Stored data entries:
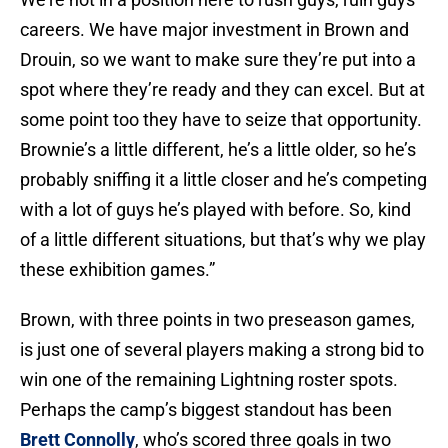
careers. We have major investment in Brown and
Drouin, so we want to make sure they’re put into a
spot where they’re ready and they can excel. But at
some point too they have to seize that opportunity.
Brownie’s a little different, he’s a little older, so he’s
probably sniffing it a little closer and he’s competing
with a lot of guys he’s played with before. So, kind
of a little different situations, but that’s why we play
these exhibition games.”
Brown, with three points in two preseason games,
is just one of several players making a strong bid to
win one of the remaining Lightning roster spots.
Perhaps the camp’s biggest standout has been
Brett Connolly
, who’s scored three goals in two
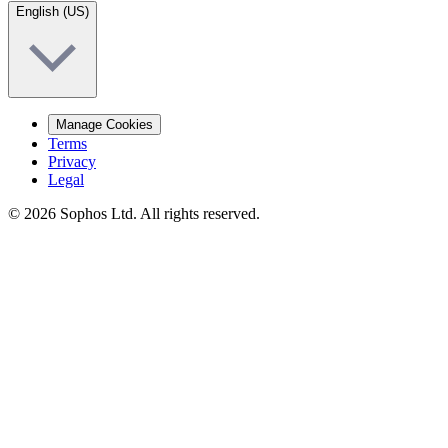
English (US)
Manage Cookies
Terms
Privacy
Legal
© 2026 Sophos Ltd. All rights reserved.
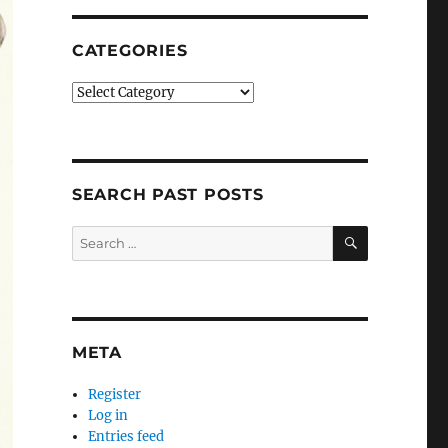
CATEGORIES
Categories
SEARCH PAST POSTS
SEARCH
Search
for:
META
Register
Log in
Entries feed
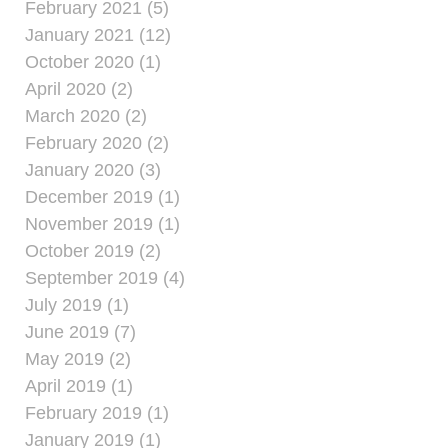
February 2021 (5)
January 2021 (12)
October 2020 (1)
April 2020 (2)
March 2020 (2)
February 2020 (2)
January 2020 (3)
December 2019 (1)
November 2019 (1)
October 2019 (2)
September 2019 (4)
July 2019 (1)
June 2019 (7)
May 2019 (2)
April 2019 (1)
February 2019 (1)
January 2019 (1)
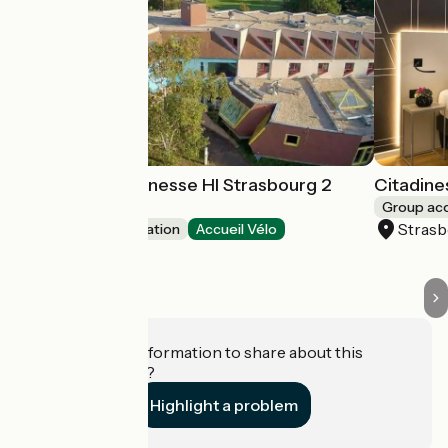
Auberge de Jeunesse HI Strasbourg 2
Citadine
Rives
Group a
Stras
Group accommodation
Accueil Vélo
Strasbourg
Do you have information to share about this
establishment?
Highlight a problem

Instructions to follow:
Reproduce every entry above exactly, and omit the pictures.

Answer area:
careers. We have major investment in Brown and
Drouin, so we want to make sure they’re put into a
spot where they’re ready and they can excel. But at
some point too they have to seize that opportunity.
Brownie’s a little different, he’s a little older, so he’s
probably sniffing it a little closer and he’s competing
with a lot of guys he’s played with before. So, kind
of a little different situations, but that’s why we play
these exhibition games.”
Brown, with three points in two preseason games,
is just one of several players making a strong bid to
win one of the remaining Lightning roster spots.
Perhaps the camp’s biggest standout has been
Brett Connolly
, who’s scored three goals in two
English (US)
Manage Cookies
Terms
Privacy
Legal
© 2026 Sophos Ltd. All rights reserved.
CATEGORIES
Categories
SEARCH PAST POSTS
SEARCH
Search
for:
META
Register
Log in
Entries feed
February 2021 (5)
January 2021 (12)
October 2020 (1)
April 2020 (2)
March 2020 (2)
February 2020 (2)
January 2020 (3)
December 2019 (1)
November 2019 (1)
October 2019 (2)
September 2019 (4)
July 2019 (1)
June 2019 (7)
May 2019 (2)
April 2019 (1)
February 2019 (1)
January 2019 (1)
Auberge de Jeunesse HI Strasbourg 2
Citadine
Rives
Group a
Stras
Group accommodation
Accueil Vélo
Strasbourg
Do you have information to share about this
establishment?
Highlight a problem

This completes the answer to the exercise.